_Document passage_
The attorney as one instance of prior discipline and, as one might expect, defaulted on the bar's allegation.
The Bar's web page summarizes the prior case
was suspended from the practice of law for 90 days and until he makes full restitution to clients. He was placed on probation for two years. He must pass the MPRE and the State Bar’s Ethics School test. The order took effect Aug. 28, 2016.
Hired to defend a couple from claims by a homeowners association, Olson failed to provide responses to a discovery request and failed to so inform his clients. He failed to inform opposing counsel that his clients were unavailable for a deposition on a certain day. The court imposed a $100 sanction on Olson for failing to file a case management statement. Olson also did not appear at a hearing on the association’s motion to compel deposition, leading to a $1,265 sanctions order.

_Dataset_
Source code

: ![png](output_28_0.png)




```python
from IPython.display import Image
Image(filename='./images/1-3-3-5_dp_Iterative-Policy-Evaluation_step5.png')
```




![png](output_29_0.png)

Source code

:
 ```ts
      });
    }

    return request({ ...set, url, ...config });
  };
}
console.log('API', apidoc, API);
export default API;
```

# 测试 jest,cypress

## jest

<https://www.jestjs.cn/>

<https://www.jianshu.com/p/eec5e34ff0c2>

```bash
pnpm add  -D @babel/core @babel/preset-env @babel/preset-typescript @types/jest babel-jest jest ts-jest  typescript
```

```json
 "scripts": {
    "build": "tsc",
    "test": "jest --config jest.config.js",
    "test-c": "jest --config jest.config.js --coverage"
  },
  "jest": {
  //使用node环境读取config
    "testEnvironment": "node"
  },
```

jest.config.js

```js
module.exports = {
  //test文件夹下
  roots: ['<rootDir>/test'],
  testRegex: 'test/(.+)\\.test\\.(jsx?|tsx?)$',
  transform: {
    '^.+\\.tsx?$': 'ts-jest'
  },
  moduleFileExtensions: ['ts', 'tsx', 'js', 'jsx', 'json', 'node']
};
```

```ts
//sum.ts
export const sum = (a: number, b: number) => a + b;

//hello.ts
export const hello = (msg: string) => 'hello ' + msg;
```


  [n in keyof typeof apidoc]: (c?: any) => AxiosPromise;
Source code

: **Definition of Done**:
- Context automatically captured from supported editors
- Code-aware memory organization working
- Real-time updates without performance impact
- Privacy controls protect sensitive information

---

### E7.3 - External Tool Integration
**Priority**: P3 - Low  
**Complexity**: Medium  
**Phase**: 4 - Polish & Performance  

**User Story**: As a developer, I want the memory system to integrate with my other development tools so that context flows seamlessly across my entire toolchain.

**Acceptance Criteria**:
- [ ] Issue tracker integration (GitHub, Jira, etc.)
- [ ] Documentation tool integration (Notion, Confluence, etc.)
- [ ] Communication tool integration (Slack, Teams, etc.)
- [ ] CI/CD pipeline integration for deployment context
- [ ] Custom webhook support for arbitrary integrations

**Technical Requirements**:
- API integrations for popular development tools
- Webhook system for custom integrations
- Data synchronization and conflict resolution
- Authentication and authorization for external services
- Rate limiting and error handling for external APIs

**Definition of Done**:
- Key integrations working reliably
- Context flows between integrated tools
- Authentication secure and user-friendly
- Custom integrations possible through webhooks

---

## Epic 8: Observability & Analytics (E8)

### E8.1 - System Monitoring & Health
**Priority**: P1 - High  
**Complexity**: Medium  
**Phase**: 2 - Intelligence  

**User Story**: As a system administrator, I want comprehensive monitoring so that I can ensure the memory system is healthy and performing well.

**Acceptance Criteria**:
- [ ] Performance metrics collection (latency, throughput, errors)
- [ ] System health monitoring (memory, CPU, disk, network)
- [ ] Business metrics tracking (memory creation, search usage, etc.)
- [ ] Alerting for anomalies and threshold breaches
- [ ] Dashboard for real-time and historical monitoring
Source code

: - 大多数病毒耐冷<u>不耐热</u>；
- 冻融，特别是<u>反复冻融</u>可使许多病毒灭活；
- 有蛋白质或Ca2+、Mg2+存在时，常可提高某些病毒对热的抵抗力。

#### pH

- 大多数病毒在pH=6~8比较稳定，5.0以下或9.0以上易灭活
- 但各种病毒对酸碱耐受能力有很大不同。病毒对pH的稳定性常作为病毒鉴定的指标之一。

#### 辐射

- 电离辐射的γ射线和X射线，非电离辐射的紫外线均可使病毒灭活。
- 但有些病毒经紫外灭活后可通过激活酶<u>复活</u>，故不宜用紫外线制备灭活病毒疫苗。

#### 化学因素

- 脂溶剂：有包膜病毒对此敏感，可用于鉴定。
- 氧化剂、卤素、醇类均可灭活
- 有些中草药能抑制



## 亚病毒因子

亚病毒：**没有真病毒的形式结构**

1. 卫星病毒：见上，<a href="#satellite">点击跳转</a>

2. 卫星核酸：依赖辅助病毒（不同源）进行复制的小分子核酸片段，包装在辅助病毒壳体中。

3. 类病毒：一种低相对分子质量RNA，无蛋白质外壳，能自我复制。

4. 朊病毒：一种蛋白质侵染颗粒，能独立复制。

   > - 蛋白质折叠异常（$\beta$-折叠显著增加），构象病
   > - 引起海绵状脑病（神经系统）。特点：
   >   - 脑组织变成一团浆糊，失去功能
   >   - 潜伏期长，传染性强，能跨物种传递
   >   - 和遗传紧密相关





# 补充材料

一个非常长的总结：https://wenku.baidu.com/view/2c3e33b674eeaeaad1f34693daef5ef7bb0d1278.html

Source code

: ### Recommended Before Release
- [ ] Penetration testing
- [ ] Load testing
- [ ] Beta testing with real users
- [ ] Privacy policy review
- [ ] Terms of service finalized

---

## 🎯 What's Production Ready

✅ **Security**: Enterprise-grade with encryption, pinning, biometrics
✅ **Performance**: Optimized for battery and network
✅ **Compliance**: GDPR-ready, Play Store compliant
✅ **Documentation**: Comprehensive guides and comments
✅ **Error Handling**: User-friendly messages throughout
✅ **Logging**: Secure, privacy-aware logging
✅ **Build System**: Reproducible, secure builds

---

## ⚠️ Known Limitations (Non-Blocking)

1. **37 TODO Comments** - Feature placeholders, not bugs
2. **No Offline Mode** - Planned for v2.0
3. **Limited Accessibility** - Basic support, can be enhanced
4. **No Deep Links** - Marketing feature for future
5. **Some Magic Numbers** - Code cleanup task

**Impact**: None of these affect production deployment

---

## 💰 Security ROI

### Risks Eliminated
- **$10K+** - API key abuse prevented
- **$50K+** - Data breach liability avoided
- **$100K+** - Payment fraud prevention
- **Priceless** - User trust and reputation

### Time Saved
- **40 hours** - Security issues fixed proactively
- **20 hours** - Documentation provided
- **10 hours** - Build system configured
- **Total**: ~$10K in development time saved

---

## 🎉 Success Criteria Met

_Task list_
(a) In the discipline passage, how long was the attorney placed on probation?
(b) Print the part of the discipline passage from "The Bar's web" to "Aug. 28, 2016.".
The material after the discipline passage is separate from it.

_Answers to the problems_
(a) Two years.

(b)
The Bar's web page summarizes the prior case
was suspended from the practice of law for 90 days and until he makes full restitution to clients. He was placed on probation for two years. He must pass the MPRE and the State Bar’s Ethics School test. The order took effect Aug. 28, 2016.